**TÂCHES À RÉALISER**
• a. D'après la chronique sur le Défi 28 jours sans alcool, quel rang occupe l'édition 2018 de ce défi ?
• b. Poursuivez la chronique sur le Défi 28 jours sans alcool à partir de sa dernière phrase.

**TEXTE SOURCE**
○ ○ ○

Chronique

On a tous quelque chose à engourdir

En ce 1er février, j’ai une confession à faire, groupe.

Je m’appelle Patrick Lagacé et j’ai longtemps été cynique face au Défi 28 jours sans alcool qui consiste à s’abstenir de boire tout le mois de février.

Je ne le suis plus, cynique.

Parce qu’on boit en tabarslak.

Je ne parle pas forcément d’alcoolisme, d’être à la porte du dépanneur pour acheter une grosse canne de Wildcat à 7 h 59 du matin. Je parle de la consommation ordinaire, je parle de boire en toute occasion. Je parle de consommer la drogue la plus répandue, la plus socialement acceptée, la plus « marketée » de l’univers.

J’ai longtemps été dubitatif, surtout la première année du Défi 28 jours sans alcool de la Fondation Jean-Lapointe (2018 est la 5e), parce que…

Parce que je bois assez peu.

Et comme on a toujours tendance à voir le monde à travers son propre prisme, je comprenais mal les gens qui ressentaient le besoin de devoir faire une « pause » de vino et qui s’inscrivaient au Défi…

Sérieux ?

Une pause ?

Vingt-huit jours ?

Coudonc, es-tu alcoolique ?

Non ? Pourquoi faire ça, alors ?

Je voyais l’enjeu de la consommation en noir et blanc : t’as un problème de boisson ou tu n’as pas de problème de boisson. Alcoolique, ou pas. C’est bien sûr plus compliqué que ça.

Les médias sociaux ont plein de défauts, mais ils ont ceci de formidable, nonobstant les algorithmes qui veulent nous regrouper en microtroupeaux : ils peuvent parfois élargir nos horizons. Et je ne compte plus le nombre d’amis Facebook qui ont expliqué leur problème d’alcool – petit, moyen, grand – publiquement, ces dernières années. Des proches, des moins proches, pour qui boire était, comment dire… J’allais dire le carburant de la vie, mais ce n’est pas le bon mot, disons que c’était – c’est – le lubrifiant de la vie sociale, professionnelle et personnelle…

Des gens qui n’avaient vraiment pas besoin de se pointer à l’ouverture du dépanneur pour acheter de la bière en tremblant, mais qui avaient vraiiiiiiiiment hâte d’ouvrir la porte du frigo, dès le retour du boulot, pour ouvrir la bouteille de chardonnay. T’as pas oublié d’acheter du vin, hein, chéri ?

○ ○ ○

**DONNÉES FOURNIES**
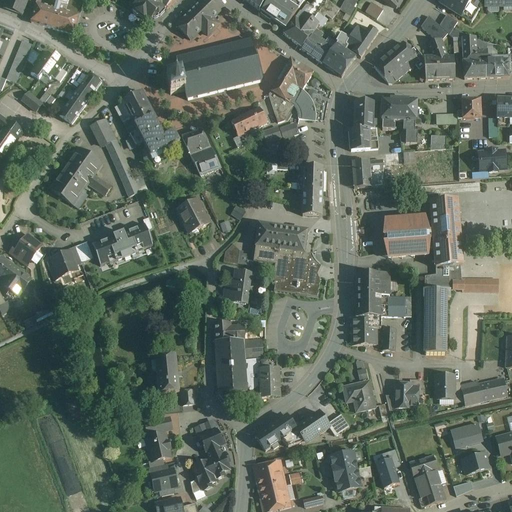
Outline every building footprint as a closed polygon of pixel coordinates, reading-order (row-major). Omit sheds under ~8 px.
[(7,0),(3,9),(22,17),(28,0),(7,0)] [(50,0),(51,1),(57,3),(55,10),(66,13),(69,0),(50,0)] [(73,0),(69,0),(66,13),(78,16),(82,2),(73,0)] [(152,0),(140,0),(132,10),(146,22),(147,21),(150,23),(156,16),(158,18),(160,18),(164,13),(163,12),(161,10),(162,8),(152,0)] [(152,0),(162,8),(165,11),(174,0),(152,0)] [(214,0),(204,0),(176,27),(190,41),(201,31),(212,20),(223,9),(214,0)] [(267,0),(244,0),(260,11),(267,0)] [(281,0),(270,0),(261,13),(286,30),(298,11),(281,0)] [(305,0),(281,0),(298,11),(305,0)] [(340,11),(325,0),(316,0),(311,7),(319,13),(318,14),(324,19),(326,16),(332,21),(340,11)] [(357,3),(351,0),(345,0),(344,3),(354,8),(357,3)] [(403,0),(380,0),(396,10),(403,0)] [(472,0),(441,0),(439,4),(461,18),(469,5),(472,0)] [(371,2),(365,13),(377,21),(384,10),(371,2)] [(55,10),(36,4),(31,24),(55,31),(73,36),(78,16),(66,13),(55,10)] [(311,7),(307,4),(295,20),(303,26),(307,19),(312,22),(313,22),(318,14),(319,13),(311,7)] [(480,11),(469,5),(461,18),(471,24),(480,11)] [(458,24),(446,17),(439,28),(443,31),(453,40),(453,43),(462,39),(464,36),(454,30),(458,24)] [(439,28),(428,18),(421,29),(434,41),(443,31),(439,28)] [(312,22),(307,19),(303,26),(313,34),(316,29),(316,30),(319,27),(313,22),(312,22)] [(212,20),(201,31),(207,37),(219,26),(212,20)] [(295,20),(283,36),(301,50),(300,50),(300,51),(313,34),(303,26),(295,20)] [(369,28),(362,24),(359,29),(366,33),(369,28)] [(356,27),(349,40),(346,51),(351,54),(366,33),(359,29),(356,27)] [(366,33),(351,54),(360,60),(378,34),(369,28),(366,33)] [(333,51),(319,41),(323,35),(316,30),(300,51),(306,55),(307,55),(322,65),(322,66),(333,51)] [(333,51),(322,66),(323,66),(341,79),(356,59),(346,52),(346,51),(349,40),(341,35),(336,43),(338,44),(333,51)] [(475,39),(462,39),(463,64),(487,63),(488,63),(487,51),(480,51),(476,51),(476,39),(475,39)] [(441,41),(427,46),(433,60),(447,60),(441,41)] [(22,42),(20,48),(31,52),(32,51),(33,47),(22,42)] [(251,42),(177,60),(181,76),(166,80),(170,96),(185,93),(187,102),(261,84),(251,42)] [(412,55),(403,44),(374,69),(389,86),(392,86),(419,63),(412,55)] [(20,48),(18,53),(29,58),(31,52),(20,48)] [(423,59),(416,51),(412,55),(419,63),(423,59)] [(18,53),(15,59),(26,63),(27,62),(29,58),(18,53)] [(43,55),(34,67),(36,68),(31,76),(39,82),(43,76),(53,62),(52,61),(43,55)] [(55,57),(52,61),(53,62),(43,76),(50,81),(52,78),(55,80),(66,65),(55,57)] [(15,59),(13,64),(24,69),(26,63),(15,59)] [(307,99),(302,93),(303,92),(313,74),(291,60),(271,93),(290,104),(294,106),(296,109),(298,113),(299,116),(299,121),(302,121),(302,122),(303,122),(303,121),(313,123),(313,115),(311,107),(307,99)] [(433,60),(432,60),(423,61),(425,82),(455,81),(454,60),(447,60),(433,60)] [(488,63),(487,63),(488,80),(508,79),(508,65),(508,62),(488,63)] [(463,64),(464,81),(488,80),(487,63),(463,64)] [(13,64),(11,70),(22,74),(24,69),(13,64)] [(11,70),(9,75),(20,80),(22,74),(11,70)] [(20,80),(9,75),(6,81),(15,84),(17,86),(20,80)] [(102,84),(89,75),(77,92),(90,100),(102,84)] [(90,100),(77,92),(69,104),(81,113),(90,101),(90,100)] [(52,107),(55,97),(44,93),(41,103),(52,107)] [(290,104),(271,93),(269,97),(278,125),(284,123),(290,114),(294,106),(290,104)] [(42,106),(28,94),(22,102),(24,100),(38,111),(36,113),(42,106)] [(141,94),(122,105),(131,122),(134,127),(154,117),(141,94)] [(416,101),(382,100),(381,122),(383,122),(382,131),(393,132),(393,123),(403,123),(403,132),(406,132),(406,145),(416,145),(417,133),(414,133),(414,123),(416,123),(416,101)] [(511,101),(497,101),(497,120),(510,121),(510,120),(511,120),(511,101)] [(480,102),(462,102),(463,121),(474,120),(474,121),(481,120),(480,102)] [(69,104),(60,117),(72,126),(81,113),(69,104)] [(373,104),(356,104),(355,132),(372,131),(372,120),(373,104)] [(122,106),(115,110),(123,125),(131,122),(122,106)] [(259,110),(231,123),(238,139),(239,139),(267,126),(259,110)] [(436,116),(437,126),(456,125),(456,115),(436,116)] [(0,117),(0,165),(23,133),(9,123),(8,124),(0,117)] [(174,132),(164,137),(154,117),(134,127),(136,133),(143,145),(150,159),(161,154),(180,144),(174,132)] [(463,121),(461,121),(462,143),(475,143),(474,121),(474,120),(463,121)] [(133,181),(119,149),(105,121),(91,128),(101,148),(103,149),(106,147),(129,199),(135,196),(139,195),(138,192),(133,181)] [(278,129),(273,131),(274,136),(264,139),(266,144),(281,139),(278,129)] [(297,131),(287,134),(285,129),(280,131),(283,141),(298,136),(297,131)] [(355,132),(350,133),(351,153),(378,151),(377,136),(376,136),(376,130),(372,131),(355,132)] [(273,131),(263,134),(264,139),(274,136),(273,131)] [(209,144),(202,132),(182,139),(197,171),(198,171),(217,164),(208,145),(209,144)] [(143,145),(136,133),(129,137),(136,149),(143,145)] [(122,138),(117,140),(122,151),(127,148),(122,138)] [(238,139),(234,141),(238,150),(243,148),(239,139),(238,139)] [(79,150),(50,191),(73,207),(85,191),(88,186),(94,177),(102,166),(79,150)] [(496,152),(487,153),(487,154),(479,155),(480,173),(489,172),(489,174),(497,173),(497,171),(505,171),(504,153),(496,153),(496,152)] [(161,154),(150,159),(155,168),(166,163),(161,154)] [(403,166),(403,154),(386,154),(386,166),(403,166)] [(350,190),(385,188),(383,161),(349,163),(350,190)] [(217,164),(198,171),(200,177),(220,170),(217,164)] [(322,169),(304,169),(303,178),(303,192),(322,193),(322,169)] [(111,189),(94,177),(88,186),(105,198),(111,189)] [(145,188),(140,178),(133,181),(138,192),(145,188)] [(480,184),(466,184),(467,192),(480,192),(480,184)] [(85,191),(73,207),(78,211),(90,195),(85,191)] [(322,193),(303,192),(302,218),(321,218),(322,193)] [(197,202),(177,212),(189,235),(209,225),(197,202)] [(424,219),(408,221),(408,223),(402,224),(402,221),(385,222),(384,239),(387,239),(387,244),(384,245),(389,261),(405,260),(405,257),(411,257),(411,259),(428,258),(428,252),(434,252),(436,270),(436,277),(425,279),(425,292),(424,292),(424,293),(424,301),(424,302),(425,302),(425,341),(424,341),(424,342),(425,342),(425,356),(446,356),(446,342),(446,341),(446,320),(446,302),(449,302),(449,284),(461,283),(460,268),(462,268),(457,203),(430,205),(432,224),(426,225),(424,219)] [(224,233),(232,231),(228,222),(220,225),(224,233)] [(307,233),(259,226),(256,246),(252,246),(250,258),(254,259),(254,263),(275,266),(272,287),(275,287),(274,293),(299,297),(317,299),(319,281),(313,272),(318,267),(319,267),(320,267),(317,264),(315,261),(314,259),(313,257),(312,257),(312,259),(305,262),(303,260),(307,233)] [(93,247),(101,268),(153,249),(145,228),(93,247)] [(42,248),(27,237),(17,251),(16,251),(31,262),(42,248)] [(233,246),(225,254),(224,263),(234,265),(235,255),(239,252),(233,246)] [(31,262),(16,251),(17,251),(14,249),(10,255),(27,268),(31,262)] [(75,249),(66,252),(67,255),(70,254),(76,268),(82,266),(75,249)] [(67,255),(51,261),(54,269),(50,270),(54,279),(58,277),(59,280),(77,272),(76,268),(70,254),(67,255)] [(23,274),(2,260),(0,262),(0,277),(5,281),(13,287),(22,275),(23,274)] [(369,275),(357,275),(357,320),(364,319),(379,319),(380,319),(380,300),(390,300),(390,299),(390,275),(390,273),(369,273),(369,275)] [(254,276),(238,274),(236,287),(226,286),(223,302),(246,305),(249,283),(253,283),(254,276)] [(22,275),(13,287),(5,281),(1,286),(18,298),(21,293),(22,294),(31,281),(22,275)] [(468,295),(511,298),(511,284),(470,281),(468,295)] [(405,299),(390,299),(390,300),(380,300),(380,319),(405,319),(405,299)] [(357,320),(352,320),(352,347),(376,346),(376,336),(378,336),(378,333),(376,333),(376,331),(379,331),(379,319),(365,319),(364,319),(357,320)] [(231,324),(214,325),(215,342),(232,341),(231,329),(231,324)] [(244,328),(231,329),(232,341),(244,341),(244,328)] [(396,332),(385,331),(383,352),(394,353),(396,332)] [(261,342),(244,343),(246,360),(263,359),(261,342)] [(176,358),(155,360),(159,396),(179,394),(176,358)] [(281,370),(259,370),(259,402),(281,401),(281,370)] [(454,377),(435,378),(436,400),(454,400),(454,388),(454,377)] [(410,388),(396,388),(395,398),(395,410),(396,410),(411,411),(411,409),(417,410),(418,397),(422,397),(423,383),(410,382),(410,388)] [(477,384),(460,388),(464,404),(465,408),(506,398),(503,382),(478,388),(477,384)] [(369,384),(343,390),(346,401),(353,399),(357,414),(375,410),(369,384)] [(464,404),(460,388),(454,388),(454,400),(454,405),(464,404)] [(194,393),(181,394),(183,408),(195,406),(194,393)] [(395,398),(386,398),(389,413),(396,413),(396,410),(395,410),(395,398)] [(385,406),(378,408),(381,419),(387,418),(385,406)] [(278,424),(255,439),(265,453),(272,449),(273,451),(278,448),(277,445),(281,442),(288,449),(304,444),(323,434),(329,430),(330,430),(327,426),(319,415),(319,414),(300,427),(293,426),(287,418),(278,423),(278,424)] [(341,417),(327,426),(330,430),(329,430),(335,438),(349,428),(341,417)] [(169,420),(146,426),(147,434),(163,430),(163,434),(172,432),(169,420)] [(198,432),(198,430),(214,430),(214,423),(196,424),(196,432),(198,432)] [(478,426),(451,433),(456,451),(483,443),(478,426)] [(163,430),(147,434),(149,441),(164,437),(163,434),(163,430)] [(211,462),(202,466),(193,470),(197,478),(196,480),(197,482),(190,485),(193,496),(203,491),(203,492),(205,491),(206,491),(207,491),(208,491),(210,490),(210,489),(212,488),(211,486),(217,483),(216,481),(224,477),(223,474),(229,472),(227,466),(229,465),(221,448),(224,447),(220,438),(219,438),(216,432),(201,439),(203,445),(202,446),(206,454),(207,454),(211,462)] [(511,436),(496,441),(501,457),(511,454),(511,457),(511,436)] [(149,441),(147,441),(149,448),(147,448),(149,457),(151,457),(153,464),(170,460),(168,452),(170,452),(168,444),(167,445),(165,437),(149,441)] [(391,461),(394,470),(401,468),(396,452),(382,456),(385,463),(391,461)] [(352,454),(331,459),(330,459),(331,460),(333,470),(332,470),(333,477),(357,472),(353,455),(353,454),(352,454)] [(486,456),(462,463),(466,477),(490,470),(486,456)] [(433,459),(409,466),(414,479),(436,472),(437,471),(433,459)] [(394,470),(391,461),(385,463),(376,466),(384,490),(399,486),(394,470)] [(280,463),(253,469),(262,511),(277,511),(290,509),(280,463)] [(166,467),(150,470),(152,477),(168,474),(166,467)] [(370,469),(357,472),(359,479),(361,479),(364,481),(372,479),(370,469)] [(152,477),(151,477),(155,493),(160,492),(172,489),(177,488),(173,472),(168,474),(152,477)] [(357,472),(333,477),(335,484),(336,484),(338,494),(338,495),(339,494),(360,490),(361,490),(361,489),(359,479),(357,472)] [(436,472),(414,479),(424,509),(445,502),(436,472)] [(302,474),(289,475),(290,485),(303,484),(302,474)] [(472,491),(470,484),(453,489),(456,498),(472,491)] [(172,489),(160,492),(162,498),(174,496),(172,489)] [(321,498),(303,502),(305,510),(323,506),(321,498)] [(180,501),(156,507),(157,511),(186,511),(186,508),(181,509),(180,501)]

○ ○ ○

**RÉSULTATS FINAUX**
• a. La 5e.

• b.
La bonne nouvelle, c’est que les Québécois boivent moins, globalement. La mauvaise, c’est que la consommation excessive d’alcool, elle, ne recule pas. Le Québec est deuxième au pays dans ce palmarès sinistre, derrière Terre-Neuve-et-Labrador.

Tu suis un peu ces débats sur la marijuana qui déclenchent les passions, ce qui est normal, mais à un moment donné, tu allumes : il n’y a pas de débat équivalent sur la place de l’alcool dans nos vies, dans nos sociétés. L’alcool est une drogue si vieille, qui fait partie de nos vies et du tissu social depuis si longtemps qu’on ne sait même plus que c’est une drogue…

C’est pourtant la plus répandue et, quand on fait le calcul de la nocivité pour les individus et pour autrui, c’est la plus dangereuse.

L’alcool est partout, mais quand on remet en question son ubiquité, la consommation qu’on en fait, je remarque généralement qu’on se braque encore.

On se braque quasiment violemment quand Hubert Sacy, d’Éduc’alcool, déplore à quel point on boit trop, collectivement. Hé qu’on le trouve plate, ce sacré Hubert, quel empêcheur de caler des shooters en toute quiétude le « vindredi » !

On se braque aussi devant l’idée de faire arriver le Québec dans le XXIe siècle en abaissant la limite permise d’alcool dans le sang à 50 mg par 100 ml (0,05) quand on conduit. Ben là, pu moyen d’avoir du fun ! Mais ne vous inquiétez pas pour le 0,08 : aucun des trois partis majeurs ne songe à vous enlever le droit de conduire plus bourrés que les autres Canadiens. Hey, on est un peuple latin !

Alors février est donc le mois où de plus en plus de gens, jeunes et vieux, hommes, femmes et autres, prennent un pas de recul pour réfléchir à la place de l’alcool dans leur vie.

Je refuse d’être cynique face à ça. C’est lumineux, je trouve. C’est comme ça qu’on avance.

***

Tantôt, en faisant une pause de ponte de chronique, je suis allé lire mes courriels : abondante correspondance dans la foulée de mon papier d’hier sur les conditions de travail des infirmières.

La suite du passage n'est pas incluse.